Crucially, researchers and their audiences must also take care not to overgeneralize or confuse different aspects of WAD compensation. A study of one aspect of the compensation system cannot be used to draw conclusions about compensation as a whole, and because of the complexity of the compensation system and its intrinsic nature within a greater societal context, findings from one jurisdiction cannot necessarily be generalized to other jurisdictions.
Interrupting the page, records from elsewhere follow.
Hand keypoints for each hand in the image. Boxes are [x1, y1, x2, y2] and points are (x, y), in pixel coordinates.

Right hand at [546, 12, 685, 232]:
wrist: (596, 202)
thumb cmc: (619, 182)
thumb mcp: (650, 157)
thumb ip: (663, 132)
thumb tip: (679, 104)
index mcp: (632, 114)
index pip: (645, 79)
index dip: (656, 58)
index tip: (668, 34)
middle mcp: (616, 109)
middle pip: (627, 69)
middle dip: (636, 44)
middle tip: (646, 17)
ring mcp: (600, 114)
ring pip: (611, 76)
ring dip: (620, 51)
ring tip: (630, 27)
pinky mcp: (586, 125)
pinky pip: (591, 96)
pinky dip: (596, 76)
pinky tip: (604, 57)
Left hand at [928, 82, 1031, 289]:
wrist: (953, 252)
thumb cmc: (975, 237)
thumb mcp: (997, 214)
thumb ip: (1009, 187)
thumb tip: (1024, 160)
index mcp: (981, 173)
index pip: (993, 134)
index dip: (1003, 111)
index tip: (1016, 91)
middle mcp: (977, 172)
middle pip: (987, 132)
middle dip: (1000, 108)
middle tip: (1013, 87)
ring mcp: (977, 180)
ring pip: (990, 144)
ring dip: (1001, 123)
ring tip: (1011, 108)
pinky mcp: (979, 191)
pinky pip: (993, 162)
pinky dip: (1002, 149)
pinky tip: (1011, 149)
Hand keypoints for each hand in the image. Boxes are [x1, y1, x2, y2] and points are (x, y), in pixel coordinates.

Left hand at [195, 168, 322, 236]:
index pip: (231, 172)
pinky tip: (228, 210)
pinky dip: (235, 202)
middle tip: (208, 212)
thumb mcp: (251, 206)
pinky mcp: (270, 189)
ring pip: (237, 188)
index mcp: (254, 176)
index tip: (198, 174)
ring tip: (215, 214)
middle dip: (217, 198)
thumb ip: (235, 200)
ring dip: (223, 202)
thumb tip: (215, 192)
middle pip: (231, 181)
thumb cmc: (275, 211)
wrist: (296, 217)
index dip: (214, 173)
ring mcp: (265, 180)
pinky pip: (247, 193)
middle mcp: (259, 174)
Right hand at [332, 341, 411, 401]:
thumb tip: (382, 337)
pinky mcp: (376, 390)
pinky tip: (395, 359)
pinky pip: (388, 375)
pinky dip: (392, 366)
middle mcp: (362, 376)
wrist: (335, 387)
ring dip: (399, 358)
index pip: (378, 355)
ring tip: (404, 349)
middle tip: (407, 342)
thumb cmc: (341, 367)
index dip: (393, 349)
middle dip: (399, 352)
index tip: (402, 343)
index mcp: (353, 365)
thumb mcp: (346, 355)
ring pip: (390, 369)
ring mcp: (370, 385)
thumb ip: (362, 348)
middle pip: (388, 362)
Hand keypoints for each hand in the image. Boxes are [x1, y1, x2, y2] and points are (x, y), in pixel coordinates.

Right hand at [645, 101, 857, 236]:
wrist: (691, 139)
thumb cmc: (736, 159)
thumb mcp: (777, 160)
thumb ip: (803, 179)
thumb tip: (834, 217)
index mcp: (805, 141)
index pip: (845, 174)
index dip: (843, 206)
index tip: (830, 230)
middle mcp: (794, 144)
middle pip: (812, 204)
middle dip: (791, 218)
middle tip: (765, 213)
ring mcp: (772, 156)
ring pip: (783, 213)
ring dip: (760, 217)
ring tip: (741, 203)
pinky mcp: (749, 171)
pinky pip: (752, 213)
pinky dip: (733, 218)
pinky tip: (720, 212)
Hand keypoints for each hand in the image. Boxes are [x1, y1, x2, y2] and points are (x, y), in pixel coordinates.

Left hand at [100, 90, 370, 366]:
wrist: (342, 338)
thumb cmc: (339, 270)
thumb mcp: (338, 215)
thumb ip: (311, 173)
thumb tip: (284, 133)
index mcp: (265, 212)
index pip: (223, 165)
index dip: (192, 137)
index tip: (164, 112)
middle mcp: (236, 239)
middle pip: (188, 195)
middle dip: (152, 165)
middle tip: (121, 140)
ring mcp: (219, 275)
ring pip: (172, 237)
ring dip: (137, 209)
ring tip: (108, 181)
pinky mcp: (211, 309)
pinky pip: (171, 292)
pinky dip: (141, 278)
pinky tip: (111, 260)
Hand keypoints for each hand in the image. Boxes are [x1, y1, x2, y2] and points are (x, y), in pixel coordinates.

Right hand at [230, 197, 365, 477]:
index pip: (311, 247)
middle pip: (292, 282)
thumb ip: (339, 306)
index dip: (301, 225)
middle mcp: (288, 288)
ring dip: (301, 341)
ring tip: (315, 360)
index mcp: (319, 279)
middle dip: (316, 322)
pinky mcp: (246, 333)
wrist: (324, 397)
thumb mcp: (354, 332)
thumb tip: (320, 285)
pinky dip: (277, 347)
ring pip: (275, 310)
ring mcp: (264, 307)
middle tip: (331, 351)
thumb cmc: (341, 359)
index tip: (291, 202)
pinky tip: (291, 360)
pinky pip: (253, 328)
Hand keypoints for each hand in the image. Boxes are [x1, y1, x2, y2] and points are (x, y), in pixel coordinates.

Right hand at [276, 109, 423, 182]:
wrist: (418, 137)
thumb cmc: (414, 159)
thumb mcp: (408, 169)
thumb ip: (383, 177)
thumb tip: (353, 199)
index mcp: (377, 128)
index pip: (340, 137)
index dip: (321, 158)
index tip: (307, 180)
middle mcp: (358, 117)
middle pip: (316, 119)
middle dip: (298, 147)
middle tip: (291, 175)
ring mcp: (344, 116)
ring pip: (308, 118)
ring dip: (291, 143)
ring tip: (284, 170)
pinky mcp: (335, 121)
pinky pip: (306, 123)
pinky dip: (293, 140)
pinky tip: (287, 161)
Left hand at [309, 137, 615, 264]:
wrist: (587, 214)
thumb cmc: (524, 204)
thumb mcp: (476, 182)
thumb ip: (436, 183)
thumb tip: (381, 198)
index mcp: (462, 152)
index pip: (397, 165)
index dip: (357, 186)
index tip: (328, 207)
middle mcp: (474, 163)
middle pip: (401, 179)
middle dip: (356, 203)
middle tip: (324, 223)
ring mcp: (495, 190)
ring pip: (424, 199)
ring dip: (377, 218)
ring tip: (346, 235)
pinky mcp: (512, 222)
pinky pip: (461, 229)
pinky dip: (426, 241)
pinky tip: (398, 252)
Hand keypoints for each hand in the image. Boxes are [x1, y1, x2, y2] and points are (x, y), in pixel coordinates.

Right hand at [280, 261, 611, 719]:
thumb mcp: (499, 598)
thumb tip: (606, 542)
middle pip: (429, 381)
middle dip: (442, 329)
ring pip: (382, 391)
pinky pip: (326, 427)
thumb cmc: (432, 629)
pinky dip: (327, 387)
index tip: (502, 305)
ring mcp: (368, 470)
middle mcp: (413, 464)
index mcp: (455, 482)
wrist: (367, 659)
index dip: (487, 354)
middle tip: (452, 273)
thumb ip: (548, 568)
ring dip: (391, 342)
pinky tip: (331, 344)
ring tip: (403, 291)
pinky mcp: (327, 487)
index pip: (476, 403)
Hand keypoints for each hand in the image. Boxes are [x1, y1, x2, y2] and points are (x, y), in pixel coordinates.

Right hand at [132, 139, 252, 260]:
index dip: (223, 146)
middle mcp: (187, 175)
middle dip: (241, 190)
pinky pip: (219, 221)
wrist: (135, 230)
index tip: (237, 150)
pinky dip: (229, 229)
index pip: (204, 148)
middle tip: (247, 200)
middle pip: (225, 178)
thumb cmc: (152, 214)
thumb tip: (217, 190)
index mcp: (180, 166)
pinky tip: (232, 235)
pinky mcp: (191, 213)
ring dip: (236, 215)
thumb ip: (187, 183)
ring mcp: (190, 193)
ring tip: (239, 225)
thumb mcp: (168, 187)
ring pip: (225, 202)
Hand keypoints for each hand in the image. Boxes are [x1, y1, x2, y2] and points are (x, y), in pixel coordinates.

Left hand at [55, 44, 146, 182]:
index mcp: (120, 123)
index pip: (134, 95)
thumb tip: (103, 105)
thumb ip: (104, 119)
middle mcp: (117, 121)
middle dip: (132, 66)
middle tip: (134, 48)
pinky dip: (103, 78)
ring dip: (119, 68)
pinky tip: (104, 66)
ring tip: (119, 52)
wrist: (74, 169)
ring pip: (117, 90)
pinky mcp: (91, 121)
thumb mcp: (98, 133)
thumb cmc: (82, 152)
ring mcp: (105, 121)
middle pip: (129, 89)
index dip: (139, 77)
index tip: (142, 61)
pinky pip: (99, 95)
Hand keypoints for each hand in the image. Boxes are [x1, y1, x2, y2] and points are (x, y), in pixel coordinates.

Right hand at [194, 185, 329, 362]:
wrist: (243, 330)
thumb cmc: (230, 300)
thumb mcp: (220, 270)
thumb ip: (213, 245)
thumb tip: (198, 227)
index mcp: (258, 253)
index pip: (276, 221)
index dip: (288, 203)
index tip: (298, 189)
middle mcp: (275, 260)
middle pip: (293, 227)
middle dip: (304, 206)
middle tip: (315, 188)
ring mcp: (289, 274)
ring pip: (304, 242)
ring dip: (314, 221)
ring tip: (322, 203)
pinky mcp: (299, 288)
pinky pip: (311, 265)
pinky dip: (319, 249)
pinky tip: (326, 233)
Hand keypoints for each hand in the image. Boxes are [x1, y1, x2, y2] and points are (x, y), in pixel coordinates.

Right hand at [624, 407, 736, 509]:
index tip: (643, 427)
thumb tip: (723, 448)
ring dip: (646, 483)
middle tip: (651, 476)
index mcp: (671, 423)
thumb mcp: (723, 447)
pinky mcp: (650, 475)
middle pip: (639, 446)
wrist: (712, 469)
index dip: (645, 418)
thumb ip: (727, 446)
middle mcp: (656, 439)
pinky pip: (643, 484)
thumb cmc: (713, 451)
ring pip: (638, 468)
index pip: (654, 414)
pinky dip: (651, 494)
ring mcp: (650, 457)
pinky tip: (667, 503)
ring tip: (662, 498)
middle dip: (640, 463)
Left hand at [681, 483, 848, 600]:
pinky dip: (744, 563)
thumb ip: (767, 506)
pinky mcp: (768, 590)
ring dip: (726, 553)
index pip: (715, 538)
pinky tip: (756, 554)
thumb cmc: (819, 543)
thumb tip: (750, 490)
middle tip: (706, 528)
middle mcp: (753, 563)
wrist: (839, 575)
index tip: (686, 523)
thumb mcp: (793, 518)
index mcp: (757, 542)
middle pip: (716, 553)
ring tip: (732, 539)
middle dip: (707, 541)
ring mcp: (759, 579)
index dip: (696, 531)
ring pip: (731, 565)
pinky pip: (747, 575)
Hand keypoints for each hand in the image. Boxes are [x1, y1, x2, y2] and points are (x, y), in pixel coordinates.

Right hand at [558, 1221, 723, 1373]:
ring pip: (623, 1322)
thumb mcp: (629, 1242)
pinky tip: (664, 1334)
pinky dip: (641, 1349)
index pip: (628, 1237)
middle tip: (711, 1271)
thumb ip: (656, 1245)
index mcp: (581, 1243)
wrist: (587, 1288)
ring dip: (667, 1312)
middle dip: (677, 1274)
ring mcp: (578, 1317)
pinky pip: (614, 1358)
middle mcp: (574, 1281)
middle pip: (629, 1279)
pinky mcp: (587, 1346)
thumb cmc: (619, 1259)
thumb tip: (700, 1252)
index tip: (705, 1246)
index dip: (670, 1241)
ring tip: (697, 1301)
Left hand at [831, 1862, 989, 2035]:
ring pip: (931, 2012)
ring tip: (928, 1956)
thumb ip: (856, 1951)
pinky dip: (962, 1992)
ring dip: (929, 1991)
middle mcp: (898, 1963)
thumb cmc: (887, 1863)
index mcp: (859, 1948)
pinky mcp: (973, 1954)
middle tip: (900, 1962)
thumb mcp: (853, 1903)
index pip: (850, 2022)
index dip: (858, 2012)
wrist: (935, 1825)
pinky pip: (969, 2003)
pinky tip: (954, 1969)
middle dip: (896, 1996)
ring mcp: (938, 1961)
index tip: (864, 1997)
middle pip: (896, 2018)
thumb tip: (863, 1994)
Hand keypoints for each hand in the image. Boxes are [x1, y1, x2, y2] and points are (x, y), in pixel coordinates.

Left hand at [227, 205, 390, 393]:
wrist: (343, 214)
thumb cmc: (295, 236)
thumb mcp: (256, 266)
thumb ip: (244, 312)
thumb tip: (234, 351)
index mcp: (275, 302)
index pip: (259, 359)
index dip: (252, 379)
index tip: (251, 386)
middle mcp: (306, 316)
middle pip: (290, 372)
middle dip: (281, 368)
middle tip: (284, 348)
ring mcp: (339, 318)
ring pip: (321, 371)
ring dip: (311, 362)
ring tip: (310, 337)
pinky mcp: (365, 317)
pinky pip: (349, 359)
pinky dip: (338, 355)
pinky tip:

Finally, as in other investigations exploring the complex question of how to prevent the transition to chronic WAD, in studying the role of compensation and compensation-related factors, it is important to retain a broad-based conceptualization of WAD and WAD recovery that includes recognition of the broad range of biological, psychological, societal, and economic factors that combine and interact to define and determine how people recover from WAD.
- Clarifying the effect that WAD compensation/compensation components have on health outcomes is important.
- Research in this area is conceptually and methodologically challenging because of the complexity of compensation systems.
- There needs to be clarity on what aspect of the compensation system is being studied and what the larger socioenvironmental context is within which the compensation system is operating.
- Novel study designs and sophisticated data analyses strategies may help in clarifying the complex causal pathways and mechanisms of effects.
- Care must be taken by both researchers and their audiences not to overgeneralize or confuse different aspects of WAD compensation, and to retain a broad-based conceptualization of WAD and WAD recovery.